# Binary Behaviour Dataset

This feature is part of the MLDB Pro Plugin and so can only be used in compliance with the trial license unless a commercial license has been purchased

The Behaviour Dataset is used to store pure binary behavioural data. It can only store the value 1, but is extremely efficient for working with lots of rows and columns. It records timestamps with a resolution of one second.

It can be memory mapped, which allows it to work with data that is larger than memory.

It is designed for the following situations:

• Datasets with up to hundreds of millions of rows.
• Datasets with up to millions of columns.
• For datasets where there are a lot more rows than columns. For example, when rows represent users and columns represent things that they have done.
• Very sparse data, with a density factor of less than one percent.
• To store discrete values, not continuous values. For example if you need to record purchase price, put it in a price bucket rather than recording the actual price.

It stores its data in a binary file format, normally with an extension of .beh, which is specified by the dataFileUrl parameter. This file format is allows full random access to both the matrix and its inverse and is very efficient in memory usage.
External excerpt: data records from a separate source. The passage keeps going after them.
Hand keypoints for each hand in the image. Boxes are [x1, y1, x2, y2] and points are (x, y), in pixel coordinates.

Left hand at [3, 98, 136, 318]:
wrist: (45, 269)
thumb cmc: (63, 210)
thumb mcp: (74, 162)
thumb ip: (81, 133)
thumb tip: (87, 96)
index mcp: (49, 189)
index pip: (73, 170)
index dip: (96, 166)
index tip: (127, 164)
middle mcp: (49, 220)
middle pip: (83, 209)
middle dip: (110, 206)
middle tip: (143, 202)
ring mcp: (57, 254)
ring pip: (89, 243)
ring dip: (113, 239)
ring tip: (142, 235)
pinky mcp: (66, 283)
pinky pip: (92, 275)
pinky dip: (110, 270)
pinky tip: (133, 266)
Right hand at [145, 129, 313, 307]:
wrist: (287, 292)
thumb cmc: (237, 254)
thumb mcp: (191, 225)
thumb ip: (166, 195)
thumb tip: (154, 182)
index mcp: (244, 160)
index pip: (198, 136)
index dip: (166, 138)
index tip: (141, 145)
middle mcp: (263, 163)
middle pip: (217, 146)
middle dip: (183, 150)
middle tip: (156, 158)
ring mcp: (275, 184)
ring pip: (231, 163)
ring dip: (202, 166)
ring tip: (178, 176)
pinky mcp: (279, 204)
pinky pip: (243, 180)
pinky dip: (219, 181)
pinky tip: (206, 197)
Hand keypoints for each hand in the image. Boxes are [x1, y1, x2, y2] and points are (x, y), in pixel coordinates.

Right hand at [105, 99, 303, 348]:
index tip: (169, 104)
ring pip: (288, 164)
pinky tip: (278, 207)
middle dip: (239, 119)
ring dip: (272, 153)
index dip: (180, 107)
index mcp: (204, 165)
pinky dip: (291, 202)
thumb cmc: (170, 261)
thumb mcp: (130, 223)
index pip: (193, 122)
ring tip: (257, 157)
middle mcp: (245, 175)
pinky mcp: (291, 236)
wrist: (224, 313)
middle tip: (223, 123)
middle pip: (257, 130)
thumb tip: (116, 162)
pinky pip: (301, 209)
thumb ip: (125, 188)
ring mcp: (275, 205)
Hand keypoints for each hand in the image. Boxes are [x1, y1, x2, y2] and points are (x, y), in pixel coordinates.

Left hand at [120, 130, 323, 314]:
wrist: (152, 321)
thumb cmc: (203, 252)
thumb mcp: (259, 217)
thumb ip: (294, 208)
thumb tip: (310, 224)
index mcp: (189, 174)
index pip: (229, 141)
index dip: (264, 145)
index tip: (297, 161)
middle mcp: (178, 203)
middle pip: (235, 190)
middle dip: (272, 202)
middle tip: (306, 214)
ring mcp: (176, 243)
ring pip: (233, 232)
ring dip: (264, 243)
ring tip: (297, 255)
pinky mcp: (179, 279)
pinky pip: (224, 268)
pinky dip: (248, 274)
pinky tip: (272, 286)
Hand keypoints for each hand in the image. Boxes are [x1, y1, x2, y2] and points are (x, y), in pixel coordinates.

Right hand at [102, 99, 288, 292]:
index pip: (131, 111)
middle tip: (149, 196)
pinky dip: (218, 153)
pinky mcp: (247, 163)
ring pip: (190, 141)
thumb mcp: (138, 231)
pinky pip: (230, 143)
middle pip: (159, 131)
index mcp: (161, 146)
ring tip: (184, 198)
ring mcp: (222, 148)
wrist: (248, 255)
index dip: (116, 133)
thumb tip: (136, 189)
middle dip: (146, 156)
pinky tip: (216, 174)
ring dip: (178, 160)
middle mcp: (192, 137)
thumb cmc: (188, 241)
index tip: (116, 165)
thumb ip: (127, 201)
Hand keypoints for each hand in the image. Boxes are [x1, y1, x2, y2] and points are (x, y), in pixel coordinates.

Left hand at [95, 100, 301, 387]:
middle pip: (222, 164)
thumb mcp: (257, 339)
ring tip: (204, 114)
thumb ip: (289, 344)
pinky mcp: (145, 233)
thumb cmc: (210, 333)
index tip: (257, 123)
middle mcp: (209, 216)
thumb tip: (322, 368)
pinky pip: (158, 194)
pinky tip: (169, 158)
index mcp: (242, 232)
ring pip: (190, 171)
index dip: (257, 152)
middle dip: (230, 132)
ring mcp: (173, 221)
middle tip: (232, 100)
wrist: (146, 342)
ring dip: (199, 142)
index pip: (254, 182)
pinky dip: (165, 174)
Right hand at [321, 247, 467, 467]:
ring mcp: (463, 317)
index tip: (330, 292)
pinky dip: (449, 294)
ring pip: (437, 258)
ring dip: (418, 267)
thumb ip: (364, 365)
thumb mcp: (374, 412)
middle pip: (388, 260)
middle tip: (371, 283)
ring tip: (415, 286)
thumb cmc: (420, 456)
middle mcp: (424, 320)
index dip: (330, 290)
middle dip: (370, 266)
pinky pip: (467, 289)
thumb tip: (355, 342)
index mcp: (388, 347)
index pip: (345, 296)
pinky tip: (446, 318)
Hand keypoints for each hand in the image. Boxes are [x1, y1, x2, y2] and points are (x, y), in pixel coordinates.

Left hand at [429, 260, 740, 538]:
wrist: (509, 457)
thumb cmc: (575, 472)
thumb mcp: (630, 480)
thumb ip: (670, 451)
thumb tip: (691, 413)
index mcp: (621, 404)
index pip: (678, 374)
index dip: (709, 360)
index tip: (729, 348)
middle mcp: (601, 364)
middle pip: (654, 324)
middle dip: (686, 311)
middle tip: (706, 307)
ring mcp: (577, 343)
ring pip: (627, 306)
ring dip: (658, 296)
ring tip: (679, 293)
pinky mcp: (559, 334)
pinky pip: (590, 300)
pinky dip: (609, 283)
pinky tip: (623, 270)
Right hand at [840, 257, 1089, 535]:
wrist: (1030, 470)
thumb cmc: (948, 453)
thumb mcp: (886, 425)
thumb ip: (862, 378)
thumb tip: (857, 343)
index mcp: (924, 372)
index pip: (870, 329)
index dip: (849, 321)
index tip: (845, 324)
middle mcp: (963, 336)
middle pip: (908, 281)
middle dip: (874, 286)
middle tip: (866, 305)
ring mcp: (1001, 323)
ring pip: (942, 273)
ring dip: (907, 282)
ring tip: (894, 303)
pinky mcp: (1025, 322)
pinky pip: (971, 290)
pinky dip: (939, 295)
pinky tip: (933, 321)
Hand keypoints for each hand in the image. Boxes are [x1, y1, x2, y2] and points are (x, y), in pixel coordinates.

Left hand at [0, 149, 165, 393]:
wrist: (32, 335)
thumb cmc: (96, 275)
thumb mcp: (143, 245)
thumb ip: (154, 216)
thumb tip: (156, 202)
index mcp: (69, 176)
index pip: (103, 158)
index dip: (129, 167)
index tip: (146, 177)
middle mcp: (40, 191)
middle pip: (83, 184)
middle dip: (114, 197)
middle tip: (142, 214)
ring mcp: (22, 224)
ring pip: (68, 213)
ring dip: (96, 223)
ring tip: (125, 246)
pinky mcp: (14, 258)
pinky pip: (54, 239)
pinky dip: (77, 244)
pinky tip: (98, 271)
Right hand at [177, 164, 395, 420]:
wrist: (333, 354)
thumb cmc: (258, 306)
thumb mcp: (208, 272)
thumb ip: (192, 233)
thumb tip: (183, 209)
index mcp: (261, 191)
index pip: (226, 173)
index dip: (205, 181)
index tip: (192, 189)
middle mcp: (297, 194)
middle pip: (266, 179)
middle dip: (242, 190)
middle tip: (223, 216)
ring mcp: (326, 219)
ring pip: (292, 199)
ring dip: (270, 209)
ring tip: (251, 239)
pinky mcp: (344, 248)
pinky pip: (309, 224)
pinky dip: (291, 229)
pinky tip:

This dataset type is read-only, in other words it can only load up datasets that were previously written from a legacy system.

## Configuration

A new dataset of type beh.binary named <id> can be created as follows:

mldb.put("/v1/datasets/"+<id>, {
"type": "beh.binary",
"params": {
"dataFileUrl": <Url>
}
})

with the following key-value definitions for params:

Field, Type, DefaultDescription

dataFileUrl
Url

URL of the data file (with extension '.beh') from which to load the dataset.

## Routes

The binary behaviour dataset exposes a saves route, which allows the dataset to be saved to a given artifact URL. This route has one single parameter passed in the JSON body: dataFileUrl which is the URL of where the artifact (.beh file) should be saved.